#### Data

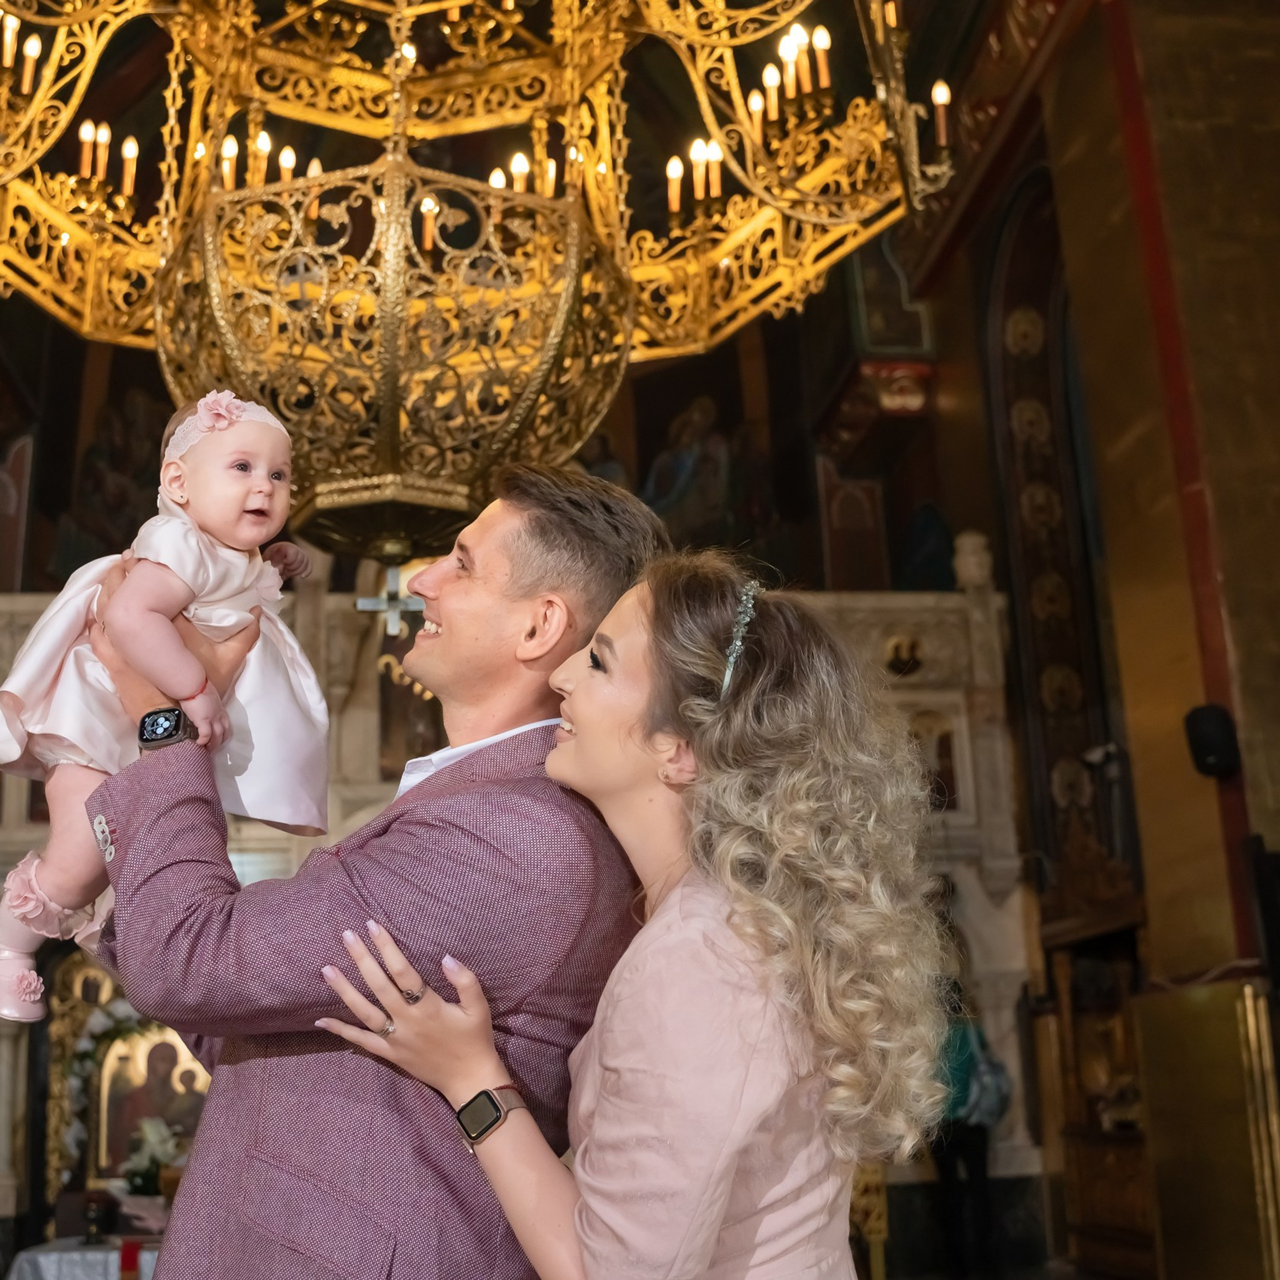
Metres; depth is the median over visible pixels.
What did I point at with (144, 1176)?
flower arrangement
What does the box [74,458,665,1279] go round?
man
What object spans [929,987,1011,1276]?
person
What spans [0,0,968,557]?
chandelier
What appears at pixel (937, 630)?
iconostasis
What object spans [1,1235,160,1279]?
altar table
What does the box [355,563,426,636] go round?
cross
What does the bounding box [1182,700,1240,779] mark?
speaker
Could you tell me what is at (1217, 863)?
right wall
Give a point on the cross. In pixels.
(391, 602)
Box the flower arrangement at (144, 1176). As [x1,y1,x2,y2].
[119,1112,185,1196]
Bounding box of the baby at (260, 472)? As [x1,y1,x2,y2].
[0,389,333,1036]
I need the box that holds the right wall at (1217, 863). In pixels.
[893,0,1279,1275]
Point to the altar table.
(41, 1259)
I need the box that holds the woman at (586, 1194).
[307,549,961,1279]
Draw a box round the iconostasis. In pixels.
[1,544,1038,1259]
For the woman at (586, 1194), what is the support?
on the floor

########

* Assigned task
Print the records word for word and exclude any picture they hold.

* Solution
Metres; depth is the median over visible pixels.
What did I point at with (144, 1176)?
flower arrangement
What does the box [74,458,665,1279] go round?
man
What object spans [929,987,1011,1276]?
person
What spans [0,0,968,557]?
chandelier
What appears at pixel (937, 630)?
iconostasis
What object spans [1,1235,160,1279]?
altar table
What does the box [355,563,426,636] go round?
cross
What does the bounding box [1182,700,1240,779] mark?
speaker
Could you tell me what is at (1217, 863)?
right wall
Give a point on the cross. In pixels.
(391, 602)
Box the flower arrangement at (144, 1176). As [x1,y1,x2,y2].
[119,1112,185,1196]
Bounding box of the baby at (260, 472)? As [x1,y1,x2,y2].
[0,389,333,1036]
I need the box that holds the right wall at (1217, 863). In pixels.
[893,0,1279,1275]
Point to the altar table.
(41, 1259)
I need the box that holds the woman at (586, 1194).
[307,549,961,1279]
Draw a box round the iconostasis. In pixels.
[1,544,1038,1259]
For the woman at (586, 1194), what is the support?
on the floor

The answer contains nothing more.